- Arrêt of March 22, 2012

22/03/2012 - C.11.0551.N

Case law

Summary

Sommaire 1
Lorsqu’il ressort des pièces auxquelles la Cour peut avoir égard que le demandeur invoquait que la compensation prévue dans une clause conventionnelle est une clause pénale au sens de l’article 1226 du Code civil et qu’il demandait une modération de la compensation prévue en vertu de cette clause et qu’il n’apparaît pas que les parties ont invoqué que cette clause était une compensation stipulée à titre de contre-prestation pour la résiliation prématurée de la convention et à laquelle la disposition légale précitée ne s’appliquerait pas, l’arrêt attaqué viole le principe général du droit relatif aux droits de la défense lorsqu’il décide d’office que cette compensation est stipulée à titre de contre-prestation du droit de résiliation prématurée de la convention, sans admettre une contradiction sur ce point (1). (1) Voir les concl. contraires du M.P. publiées à leur date dans AC.

Arrêt - Integral text

N° C.11.0551.N

J. V.,

Me Pierre van Ommeslaghe, avocat à la Cour de cassation,

contre

L. V. et F. M.,

Me Michel Mahieu, avocat à la Cour de cassation.

I. La procédure devant la Cour

Le pourvoi en cassation est dirigé contre l'arrêt rendu le 11 avril 2011 par la cour d'appel de Gand.

L'avocat général Christian Vandewal a déposé des conclusions écrites le 27 janvier 2012.

Le président de section Eric Dirix a fait rapport.

L'avocat général Christian Vandewal a conclu.

II. Le moyen de cassation

Dans la requête en cassation, jointe au présent arrêt en copie certifiée conforme, le demandeur présente un moyen.

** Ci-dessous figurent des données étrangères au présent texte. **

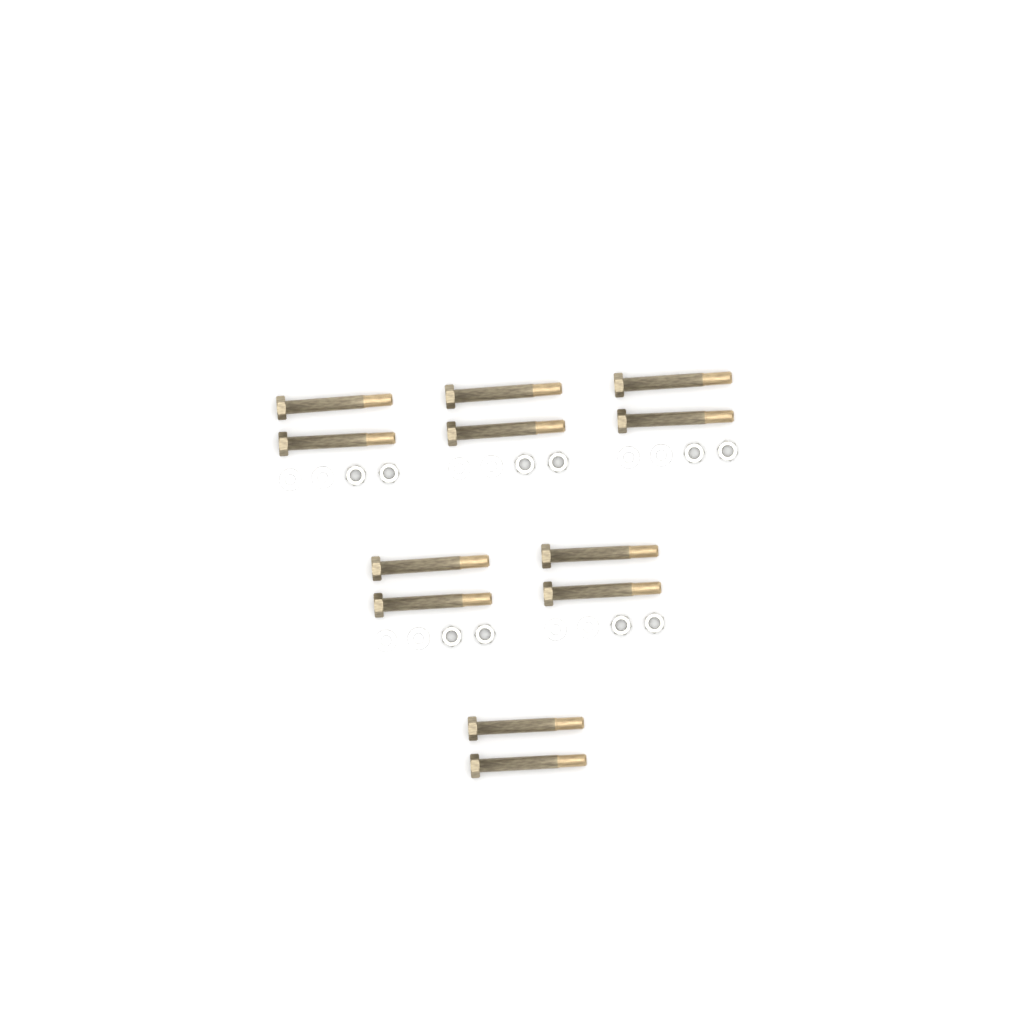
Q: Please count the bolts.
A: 12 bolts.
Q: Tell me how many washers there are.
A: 10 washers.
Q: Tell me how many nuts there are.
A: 10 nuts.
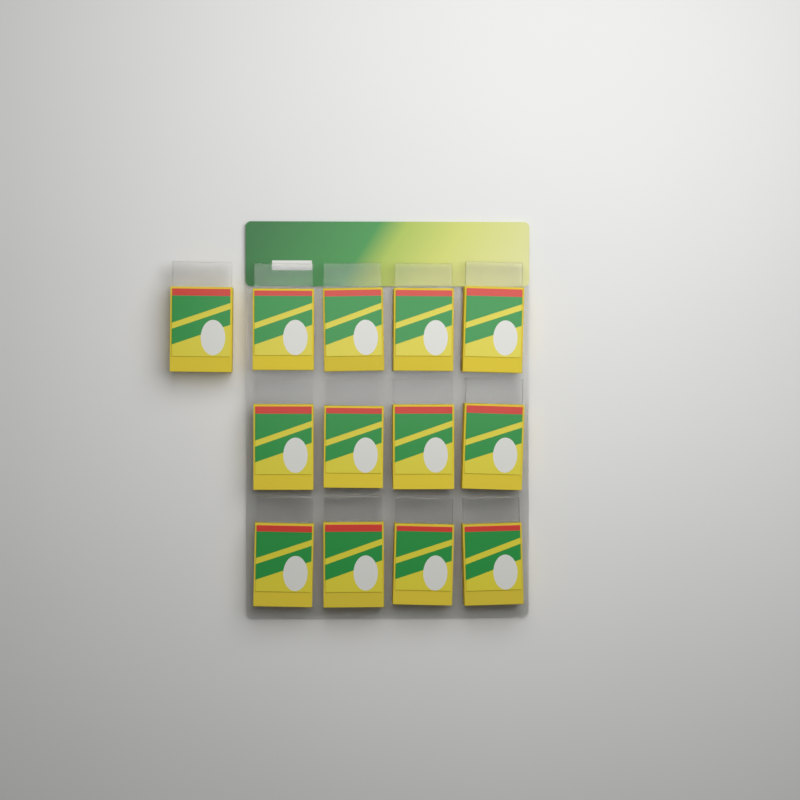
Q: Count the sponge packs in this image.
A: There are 13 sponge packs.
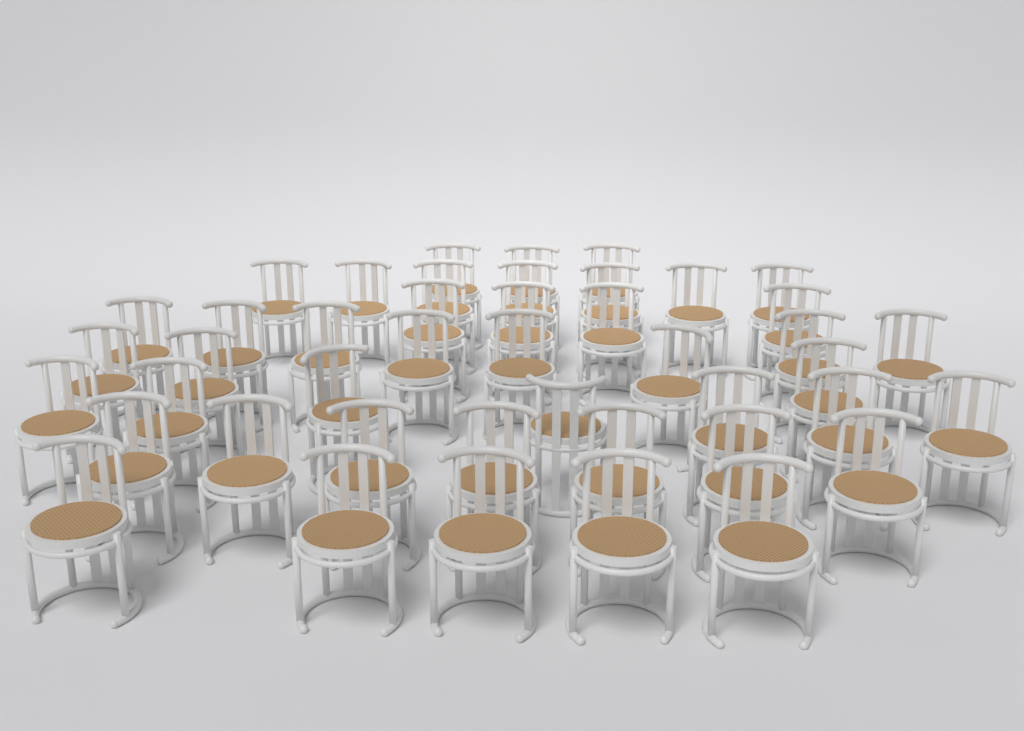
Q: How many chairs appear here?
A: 44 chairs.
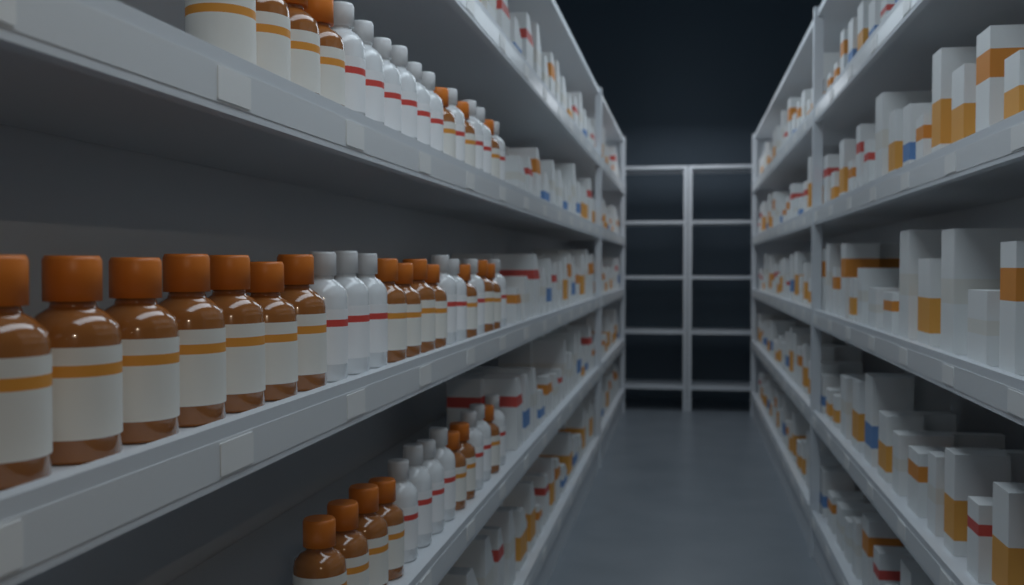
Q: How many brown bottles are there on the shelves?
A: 28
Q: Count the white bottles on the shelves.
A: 24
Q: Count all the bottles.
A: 52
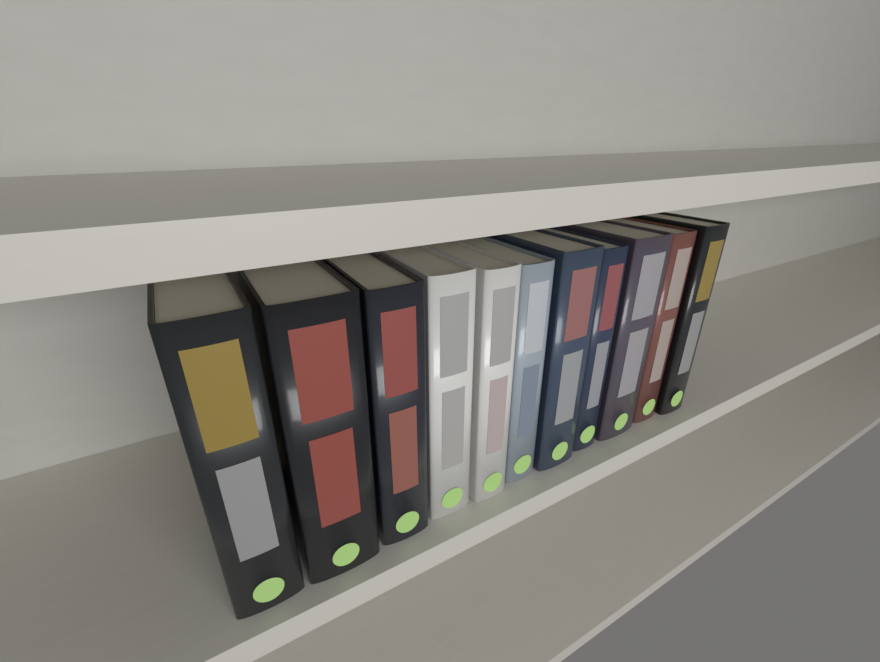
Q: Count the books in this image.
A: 11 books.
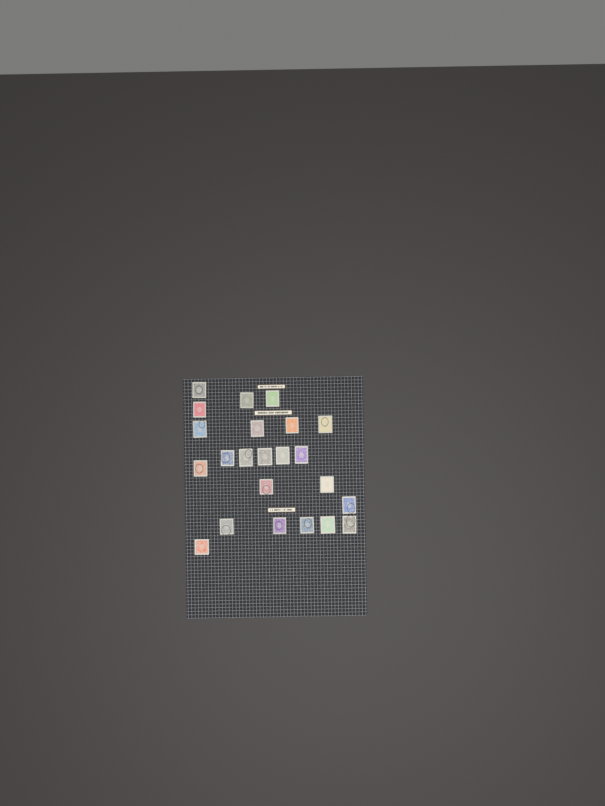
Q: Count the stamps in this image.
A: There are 23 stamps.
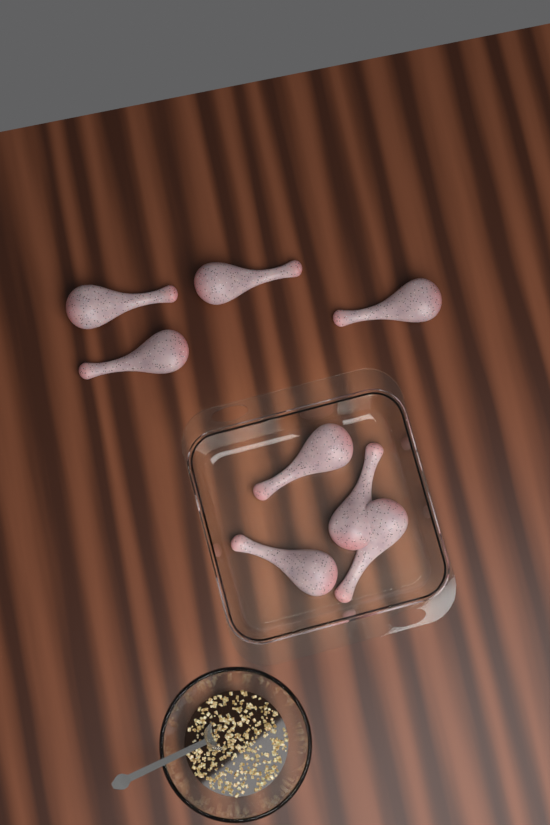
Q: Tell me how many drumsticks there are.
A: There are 8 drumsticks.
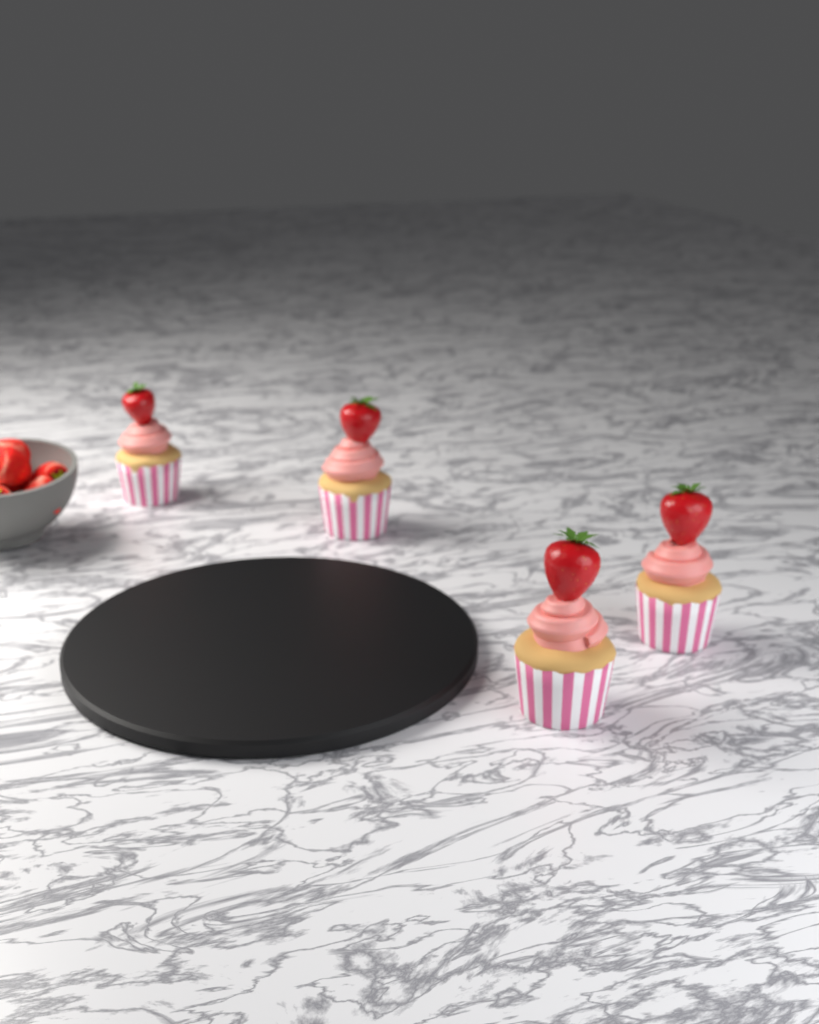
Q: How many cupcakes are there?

III. La décision de la Cour

Sur le moyen :

Quant à la première branche :

1. Il ressort des pièces auxquelles la Cour peut avoir égard que le demandeur faisait valoir que l'indemnité prévue à l'article 9.2 de la convention de management constituait une clause pénale au sens de l'article 1226 du Code civil et qu'il en demandait la modération. Il n'apparaît pas que les parties aient invoqué que cette clause constituât la contrepartie du droit de résilier la convention anticipativement, à laquelle l'article 1226 du Code civil n'eût pas été applicable.

2. En décidant d'office que l'indemnité visée à l'article 9.2 de la convention de management constitue « une compensation stipulée à titre de contrepartie du droit de résilier la convention avant l'expiration de trois ans », sans permettre de contradiction sur ce point, l'arrêt méconnaît le principe général du droit relatif au respect des droits de la défense.

Le moyen, en cette branche, est fondé.

PAR CES MOTIFS,

La Cour

Casse l'arrêt attaqué ;

Ordonne que mention du présent arrêt sera faite en marge de l'arrêt cassé ;

Réserve les dépens pour qu'il soit statué sur ceux-ci par le juge du fond ;

Renvoie la cause devant la cour d'appel de Bruxelles.

Ainsi jugé par la Cour de cassation, première chambre, à Bruxelles, où siégeaient le président de section Eric Dirix, les conseillers Eric Stassijns, Beatrijs Deconinck, Alain Smetryns et Geert Jocqué, et prononcé en audience publique du vingt-deux mars deux mille douze par le président de section Eric Dirix, en présence de l'avocat général Christian Vandewal, avec l'assistance du greffier délégué Véronique Kosynsky.

Traduction établie sous le contrôle du président Christian Storck et transcrite avec l'assistance du greffier Fabienne Gobert.